▶ [УЧЕБНЫЙ ТЕКСТ]
------------------------------------------------------------

24 декабря 1937, Тбилиси
Екатерина Николаевна!
20-го утром совершенно для меня неожиданно мне приказали
ехать в Тбилиси. Как я и предполагал, в этом моем путешествии ни
для меня, ни для людей никакой пользы и радости не заключается.
Поэтому я поехал


без пафоса и без настроения рабочего. на заседаниях я буду
изображать добродетельно-литературный обьект, над которым
докладчики могут вволю куражиться, огражденные от моих
сопротивлений регламентом. Они обязательно попортят мое
впечатление от Шота Руставели. Это они сделают обязательно, я
вижу по их лицам. А кроме того, они испортили хороший кусок моей
жизни. Я не обижаюсь на них, потому что они не имеют злого
умысла, нельзя же обижаться на трамвай, который нечаянно тебя
переехал, правда?

------------------------------------------------------------

▶ [ЗАДАНИЕ A] Скопируйте из учебного текста всё, начиная с «Поэтому я поехал» и вплоть до «переехал, правда?».
▶ [ЗАДАНИЕ B] Можете переписать записи от строки с «Thomas Kurian» до строки с «developers.» включительно, заменив «inspiring» на «remarkable» и больше ничего не меняя?

▶ [ИЗВЛЕЧЁННЫЕ ЗАПИСИ]
------------------------------------------------------------

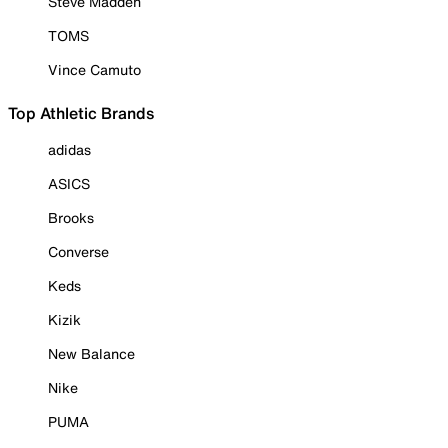
Steve Madden
TOMS
Vince Camuto
Top Athletic Brands
adidas
ASICS
Brooks
Converse
Keds
Kizik
New Balance
Nike
PUMA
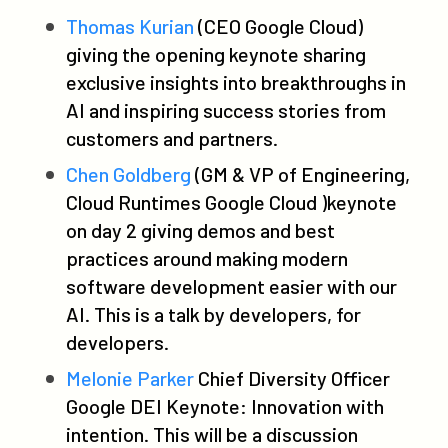
Thomas Kurian
(CEO Google Cloud)
giving the opening keynote sharing
exclusive insights into breakthroughs in
AI and inspiring success stories from
customers and partners.
Chen Goldberg
(GM & VP of Engineering,
Cloud Runtimes Google Cloud )keynote
on day 2 giving demos and best
practices around making modern
software development easier with our
AI. This is a talk by developers, for
developers.
Melonie Parker
Chief Diversity Officer
Google DEI Keynote: Innovation with
intention. This will be a discussion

------------------------------------------------------------

▶ [ОТВЕТ A]
Поэтому я поехал


без пафоса и без настроения рабочего. на заседаниях я буду
изображать добродетельно-литературный обьект, над которым
докладчики могут вволю куражиться, огражденные от моих
сопротивлений регламентом. Они обязательно попортят мое
впечатление от Шота Руставели. Это они сделают обязательно, я
вижу по их лицам. А кроме того, они испортили хороший кусок моей
жизни. Я не обижаюсь на них, потому что они не имеют злого
умысла, нельзя же обижаться на трамвай, который нечаянно тебя
переехал, правда?

▶ [ОТВЕТ B]
Thomas Kurian
(CEO Google Cloud)
giving the opening keynote sharing
exclusive insights into breakthroughs in
AI and remarkable success stories from
customers and partners.
Chen Goldberg
(GM & VP of Engineering,
Cloud Runtimes Google Cloud )keynote
on day 2 giving demos and best
practices around making modern
software development easier with our
AI. This is a talk by developers, for
developers.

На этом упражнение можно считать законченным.